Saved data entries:
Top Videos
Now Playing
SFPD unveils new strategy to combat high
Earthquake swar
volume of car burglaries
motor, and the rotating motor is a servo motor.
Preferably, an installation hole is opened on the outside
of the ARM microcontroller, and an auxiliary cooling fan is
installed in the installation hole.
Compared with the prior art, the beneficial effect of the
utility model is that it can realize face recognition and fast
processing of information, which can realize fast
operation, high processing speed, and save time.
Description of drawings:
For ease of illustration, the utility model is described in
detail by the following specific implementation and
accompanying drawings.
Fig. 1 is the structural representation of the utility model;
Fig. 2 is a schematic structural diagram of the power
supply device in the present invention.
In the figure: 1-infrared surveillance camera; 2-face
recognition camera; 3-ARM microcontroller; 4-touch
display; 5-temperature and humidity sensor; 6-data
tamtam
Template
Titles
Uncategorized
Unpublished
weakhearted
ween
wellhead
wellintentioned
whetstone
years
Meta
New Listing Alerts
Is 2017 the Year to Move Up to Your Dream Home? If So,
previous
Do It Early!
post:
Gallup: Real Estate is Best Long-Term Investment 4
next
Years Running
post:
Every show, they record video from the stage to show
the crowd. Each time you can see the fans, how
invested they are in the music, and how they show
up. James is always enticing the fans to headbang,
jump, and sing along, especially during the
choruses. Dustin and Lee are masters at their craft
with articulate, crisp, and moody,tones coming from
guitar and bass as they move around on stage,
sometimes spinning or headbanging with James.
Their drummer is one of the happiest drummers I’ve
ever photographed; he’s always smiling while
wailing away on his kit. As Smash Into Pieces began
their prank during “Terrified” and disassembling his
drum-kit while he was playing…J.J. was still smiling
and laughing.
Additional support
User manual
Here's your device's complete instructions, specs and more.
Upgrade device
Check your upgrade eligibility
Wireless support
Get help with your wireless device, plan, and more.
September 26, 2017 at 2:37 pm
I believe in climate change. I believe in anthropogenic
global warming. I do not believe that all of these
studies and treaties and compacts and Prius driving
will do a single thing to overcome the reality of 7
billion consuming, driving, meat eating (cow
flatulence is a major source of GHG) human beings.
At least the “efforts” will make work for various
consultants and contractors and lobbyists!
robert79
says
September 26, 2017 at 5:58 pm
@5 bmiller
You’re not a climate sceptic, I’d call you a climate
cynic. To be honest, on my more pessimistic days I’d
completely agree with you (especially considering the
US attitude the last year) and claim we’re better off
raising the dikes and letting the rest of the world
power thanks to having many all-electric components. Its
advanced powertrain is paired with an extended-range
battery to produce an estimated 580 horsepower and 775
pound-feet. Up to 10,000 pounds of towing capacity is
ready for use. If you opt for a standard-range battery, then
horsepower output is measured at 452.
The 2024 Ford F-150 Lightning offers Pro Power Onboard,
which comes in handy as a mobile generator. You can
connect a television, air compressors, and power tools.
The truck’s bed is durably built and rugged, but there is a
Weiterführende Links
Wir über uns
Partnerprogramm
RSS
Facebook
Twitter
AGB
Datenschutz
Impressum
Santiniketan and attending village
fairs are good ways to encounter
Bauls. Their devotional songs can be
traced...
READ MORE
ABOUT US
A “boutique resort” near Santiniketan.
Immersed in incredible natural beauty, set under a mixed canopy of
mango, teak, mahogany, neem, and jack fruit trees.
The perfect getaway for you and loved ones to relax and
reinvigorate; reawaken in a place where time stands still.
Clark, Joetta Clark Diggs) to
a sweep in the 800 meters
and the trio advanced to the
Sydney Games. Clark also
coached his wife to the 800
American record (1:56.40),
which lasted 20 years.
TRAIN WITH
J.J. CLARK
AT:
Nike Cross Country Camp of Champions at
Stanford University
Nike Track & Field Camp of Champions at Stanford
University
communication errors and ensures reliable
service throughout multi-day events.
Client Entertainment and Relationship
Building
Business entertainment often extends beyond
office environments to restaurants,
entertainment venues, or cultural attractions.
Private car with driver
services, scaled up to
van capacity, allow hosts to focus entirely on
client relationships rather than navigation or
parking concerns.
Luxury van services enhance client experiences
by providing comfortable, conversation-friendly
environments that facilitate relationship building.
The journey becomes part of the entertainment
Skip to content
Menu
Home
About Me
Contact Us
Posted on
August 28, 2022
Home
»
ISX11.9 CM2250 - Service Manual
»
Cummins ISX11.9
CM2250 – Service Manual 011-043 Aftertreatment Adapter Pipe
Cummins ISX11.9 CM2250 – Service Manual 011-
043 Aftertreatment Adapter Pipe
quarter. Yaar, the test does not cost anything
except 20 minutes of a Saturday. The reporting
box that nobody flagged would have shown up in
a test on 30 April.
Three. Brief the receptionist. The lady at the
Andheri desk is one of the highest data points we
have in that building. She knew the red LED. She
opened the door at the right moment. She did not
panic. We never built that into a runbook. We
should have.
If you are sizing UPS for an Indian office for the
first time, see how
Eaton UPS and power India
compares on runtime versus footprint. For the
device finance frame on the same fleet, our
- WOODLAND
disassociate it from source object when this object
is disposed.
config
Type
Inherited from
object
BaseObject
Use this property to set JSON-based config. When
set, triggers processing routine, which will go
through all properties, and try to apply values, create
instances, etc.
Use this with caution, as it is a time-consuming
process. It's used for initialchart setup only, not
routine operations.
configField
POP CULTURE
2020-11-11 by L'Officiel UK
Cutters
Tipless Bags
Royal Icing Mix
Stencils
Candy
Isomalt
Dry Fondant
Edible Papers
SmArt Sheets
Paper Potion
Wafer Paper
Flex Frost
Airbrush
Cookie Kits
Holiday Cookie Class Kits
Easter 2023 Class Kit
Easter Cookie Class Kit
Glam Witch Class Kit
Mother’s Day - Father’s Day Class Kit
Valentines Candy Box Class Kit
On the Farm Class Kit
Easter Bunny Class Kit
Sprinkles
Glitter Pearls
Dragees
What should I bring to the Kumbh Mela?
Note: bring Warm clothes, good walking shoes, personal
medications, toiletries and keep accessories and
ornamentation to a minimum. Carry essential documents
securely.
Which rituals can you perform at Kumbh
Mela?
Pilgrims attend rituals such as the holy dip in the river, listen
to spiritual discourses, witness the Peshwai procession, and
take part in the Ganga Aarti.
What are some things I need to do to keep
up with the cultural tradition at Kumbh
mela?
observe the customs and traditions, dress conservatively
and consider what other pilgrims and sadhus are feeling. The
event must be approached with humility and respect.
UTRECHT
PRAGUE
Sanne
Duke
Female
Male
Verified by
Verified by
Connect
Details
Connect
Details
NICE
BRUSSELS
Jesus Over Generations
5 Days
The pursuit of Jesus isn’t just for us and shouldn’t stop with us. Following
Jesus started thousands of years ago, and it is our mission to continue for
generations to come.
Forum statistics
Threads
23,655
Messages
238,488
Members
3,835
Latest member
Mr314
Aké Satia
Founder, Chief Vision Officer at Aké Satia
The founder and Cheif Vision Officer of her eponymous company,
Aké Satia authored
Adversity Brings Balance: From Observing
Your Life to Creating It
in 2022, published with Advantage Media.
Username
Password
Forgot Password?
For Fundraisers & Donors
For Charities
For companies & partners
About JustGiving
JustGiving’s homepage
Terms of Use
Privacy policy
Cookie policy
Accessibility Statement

▶ **What to work on**
The records need to be reproduced in their entirety, word for word.

▶ **Response area**
Top Videos
Now Playing
SFPD unveils new strategy to combat high
Earthquake swar
volume of car burglaries
motor, and the rotating motor is a servo motor.
Preferably, an installation hole is opened on the outside
of the ARM microcontroller, and an auxiliary cooling fan is
installed in the installation hole.
Compared with the prior art, the beneficial effect of the
utility model is that it can realize face recognition and fast
processing of information, which can realize fast
operation, high processing speed, and save time.
Description of drawings:
For ease of illustration, the utility model is described in
detail by the following specific implementation and
accompanying drawings.
Fig. 1 is the structural representation of the utility model;
Fig. 2 is a schematic structural diagram of the power
supply device in the present invention.
In the figure: 1-infrared surveillance camera; 2-face
recognition camera; 3-ARM microcontroller; 4-touch
display; 5-temperature and humidity sensor; 6-data
tamtam
Template
Titles
Uncategorized
Unpublished
weakhearted
ween
wellhead
wellintentioned
whetstone
years
Meta
New Listing Alerts
Is 2017 the Year to Move Up to Your Dream Home? If So,
previous
Do It Early!
post:
Gallup: Real Estate is Best Long-Term Investment 4
next
Years Running
post:
Every show, they record video from the stage to show
the crowd. Each time you can see the fans, how
invested they are in the music, and how they show
up. James is always enticing the fans to headbang,
jump, and sing along, especially during the
choruses. Dustin and Lee are masters at their craft
with articulate, crisp, and moody,tones coming from
guitar and bass as they move around on stage,
sometimes spinning or headbanging with James.
Their drummer is one of the happiest drummers I’ve
ever photographed; he’s always smiling while
wailing away on his kit. As Smash Into Pieces began
their prank during “Terrified” and disassembling his
drum-kit while he was playing…J.J. was still smiling
and laughing.
Additional support
User manual
Here's your device's complete instructions, specs and more.
Upgrade device
Check your upgrade eligibility
Wireless support
Get help with your wireless device, plan, and more.
September 26, 2017 at 2:37 pm
I believe in climate change. I believe in anthropogenic
global warming. I do not believe that all of these
studies and treaties and compacts and Prius driving
will do a single thing to overcome the reality of 7
billion consuming, driving, meat eating (cow
flatulence is a major source of GHG) human beings.
At least the “efforts” will make work for various
consultants and contractors and lobbyists!
robert79
says
September 26, 2017 at 5:58 pm
@5 bmiller
You’re not a climate sceptic, I’d call you a climate
cynic. To be honest, on my more pessimistic days I’d
completely agree with you (especially considering the
US attitude the last year) and claim we’re better off
raising the dikes and letting the rest of the world
power thanks to having many all-electric components. Its
advanced powertrain is paired with an extended-range
battery to produce an estimated 580 horsepower and 775
pound-feet. Up to 10,000 pounds of towing capacity is
ready for use. If you opt for a standard-range battery, then
horsepower output is measured at 452.
The 2024 Ford F-150 Lightning offers Pro Power Onboard,
which comes in handy as a mobile generator. You can
connect a television, air compressors, and power tools.
The truck’s bed is durably built and rugged, but there is a
Weiterführende Links
Wir über uns
Partnerprogramm
RSS
Facebook
Twitter
AGB
Datenschutz
Impressum
Santiniketan and attending village
fairs are good ways to encounter
Bauls. Their devotional songs can be
traced...
READ MORE
ABOUT US
A “boutique resort” near Santiniketan.
Immersed in incredible natural beauty, set under a mixed canopy of
mango, teak, mahogany, neem, and jack fruit trees.
The perfect getaway for you and loved ones to relax and
reinvigorate; reawaken in a place where time stands still.
Clark, Joetta Clark Diggs) to
a sweep in the 800 meters
and the trio advanced to the
Sydney Games. Clark also
coached his wife to the 800
American record (1:56.40),
which lasted 20 years.
TRAIN WITH
J.J. CLARK
AT:
Nike Cross Country Camp of Champions at
Stanford University
Nike Track & Field Camp of Champions at Stanford
University
communication errors and ensures reliable
service throughout multi-day events.
Client Entertainment and Relationship
Building
Business entertainment often extends beyond
office environments to restaurants,
entertainment venues, or cultural attractions.
Private car with driver
services, scaled up to
van capacity, allow hosts to focus entirely on
client relationships rather than navigation or
parking concerns.
Luxury van services enhance client experiences
by providing comfortable, conversation-friendly
environments that facilitate relationship building.
The journey becomes part of the entertainment
Skip to content
Menu
Home
About Me
Contact Us
Posted on
August 28, 2022
Home
»
ISX11.9 CM2250 - Service Manual
»
Cummins ISX11.9
CM2250 – Service Manual 011-043 Aftertreatment Adapter Pipe
Cummins ISX11.9 CM2250 – Service Manual 011-
043 Aftertreatment Adapter Pipe
quarter. Yaar, the test does not cost anything
except 20 minutes of a Saturday. The reporting
box that nobody flagged would have shown up in
a test on 30 April.
Three. Brief the receptionist. The lady at the
Andheri desk is one of the highest data points we
have in that building. She knew the red LED. She
opened the door at the right moment. She did not
panic. We never built that into a runbook. We
should have.
If you are sizing UPS for an Indian office for the
first time, see how
Eaton UPS and power India
compares on runtime versus footprint. For the
device finance frame on the same fleet, our
- WOODLAND
disassociate it from source object when this object
is disposed.
config
Type
Inherited from
object
BaseObject
Use this property to set JSON-based config. When
set, triggers processing routine, which will go
through all properties, and try to apply values, create
instances, etc.
Use this with caution, as it is a time-consuming
process. It's used for initialchart setup only, not
routine operations.
configField
POP CULTURE
2020-11-11 by L'Officiel UK
Cutters
Tipless Bags
Royal Icing Mix
Stencils
Candy
Isomalt
Dry Fondant
Edible Papers
SmArt Sheets
Paper Potion
Wafer Paper
Flex Frost
Airbrush
Cookie Kits
Holiday Cookie Class Kits
Easter 2023 Class Kit
Easter Cookie Class Kit
Glam Witch Class Kit
Mother’s Day - Father’s Day Class Kit
Valentines Candy Box Class Kit
On the Farm Class Kit
Easter Bunny Class Kit
Sprinkles
Glitter Pearls
Dragees
What should I bring to the Kumbh Mela?
Note: bring Warm clothes, good walking shoes, personal
medications, toiletries and keep accessories and
ornamentation to a minimum. Carry essential documents
securely.
Which rituals can you perform at Kumbh
Mela?
Pilgrims attend rituals such as the holy dip in the river, listen
to spiritual discourses, witness the Peshwai procession, and
take part in the Ganga Aarti.
What are some things I need to do to keep
up with the cultural tradition at Kumbh
mela?
observe the customs and traditions, dress conservatively
and consider what other pilgrims and sadhus are feeling. The
event must be approached with humility and respect.
UTRECHT
PRAGUE
Sanne
Duke
Female
Male
Verified by
Verified by
Connect
Details
Connect
Details
NICE
BRUSSELS
Jesus Over Generations
5 Days
The pursuit of Jesus isn’t just for us and shouldn’t stop with us. Following
Jesus started thousands of years ago, and it is our mission to continue for
generations to come.
Forum statistics
Threads
23,655
Messages
238,488
Members
3,835
Latest member
Mr314
Aké Satia
Founder, Chief Vision Officer at Aké Satia
The founder and Cheif Vision Officer of her eponymous company,
Aké Satia authored
Adversity Brings Balance: From Observing
Your Life to Creating It
in 2022, published with Advantage Media.
Username
Password
Forgot Password?
For Fundraisers & Donors
For Charities
For companies & partners
About JustGiving
JustGiving’s homepage
Terms of Use
Privacy policy
Cookie policy
Accessibility Statement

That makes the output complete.